As the U.S. economy reeled from the Great Depression of the 1930s, the Bureau’s staff dropped from around 1,100 people in 1931 to fewer than 700 by mid-decade. Only by 1939 did it again approach the level of the 1920s. But despite pressure on its resources, the 1930s were a decade in which the organisation consolidated its reputation as a respected practitioner of science. In 1931, for example, the Bureau built a chamber that produced highly precise amounts of radiation to enable scientists to test exposure detectors to ensure their proper functioning. According to NIST, “these comparisons harmonized international measurements of radiation and were used when drafting an X-ray safety code.” It invented in 1931 the ‘visual type’ beacon for an aeroplane landing system, which enabled the pilots to locate and land on a runway in poor visibility, and began a programme of building atmospheric measurement instruments known as radiosondes to improve weather forecasting. The final major contribution of the decade came in 1936, when the Bureau sponsored an expedition to Kazakhstan to observe a solar eclipse. Using a Bureau-designed and constructed 14-foot camera and 9-inch lens, the expedition is credited with taking the first natural colour photographs of a solar eclipse.

For the Bureau, the 1940s were a decade dominated by conflict. With the nation’s attention firmly fixed on the Second World War, the organisation helped to design, create and test the radio proximity fuze and automated guided missile system known as the Bat. Perhaps its most influential contribution, however, was the 1939 appointment of Bureau Director Lyman J. Briggs as the chair of the Advisory Committee on Uranium, which ultimately became the Manhattan Project when it was taken over by the Army Corps of Engineers in 1942. In Passaglia’s account, the Bureau did important work for the atomic bomb project focused on the purification of graphite and uranium, and in the development of analytical methods. But Briggs’ conduct was criticised. The nuclear physicist Isidor Isaac Rabi is quoted by John Newhouse in War and Peace in the Nuclear Age saying that Briggs “was out of his depth…and that held things up for a year.”

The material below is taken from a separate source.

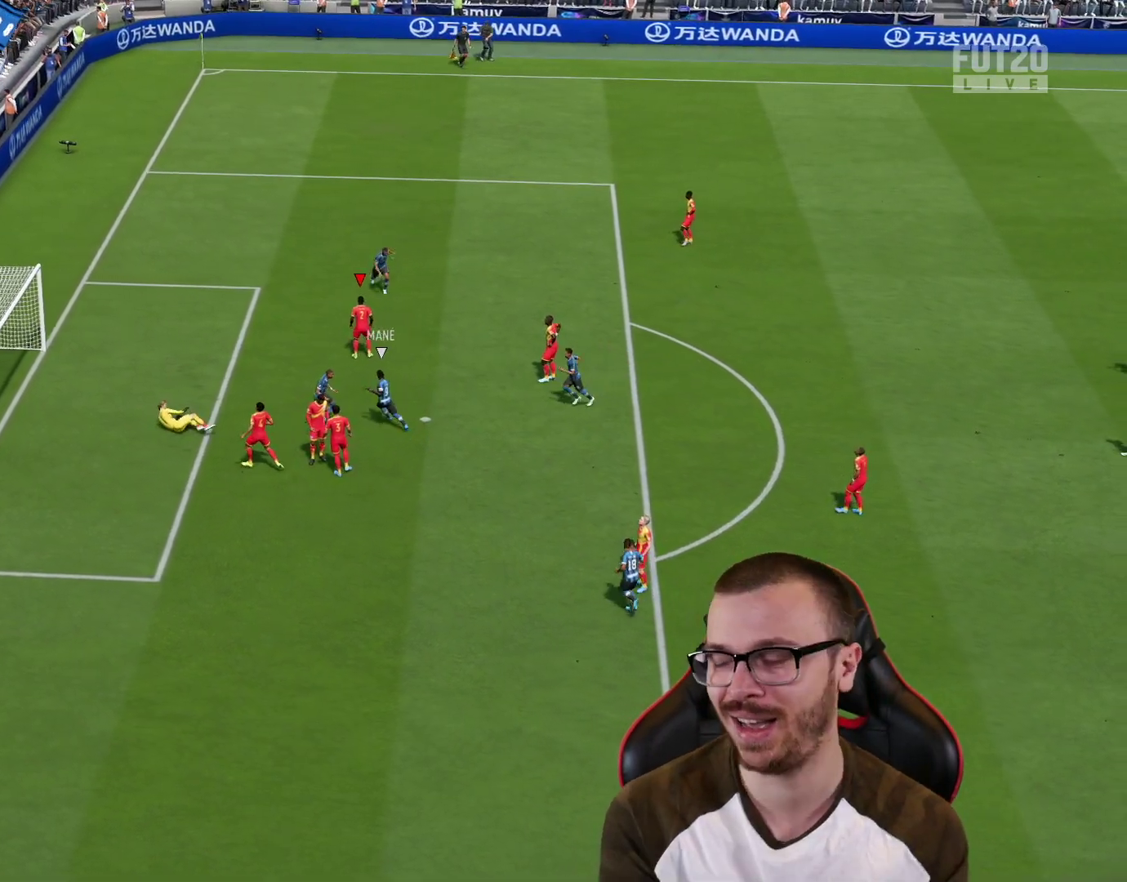
{"buttons": [], "left_stick": "center", "right_stick": "center", "events": []}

After the conflict’s conclusion, the organisation returned to its focus on scientific practice by building the world’s first atomic clock in 1949. The clock, built on the microwave frequency of ammonia, wasn't precise enough for timekeeping standards (though it did validate the idea). Only later in 1955 did Louis Essen at the U.K.'s National Physical Laboratory build the first accurate atomic clock, which measured time through the change of state in atoms of caesium. It was in many ways fitting. The speed of technological change would see the Bureau shift its focus towards computing during the middle years of the 20th century. And amidst major interventions from the federal government to consolidate and reorganise, the breakneck pace of digitisation in the decade that followed proved that time was not to be taken for granted.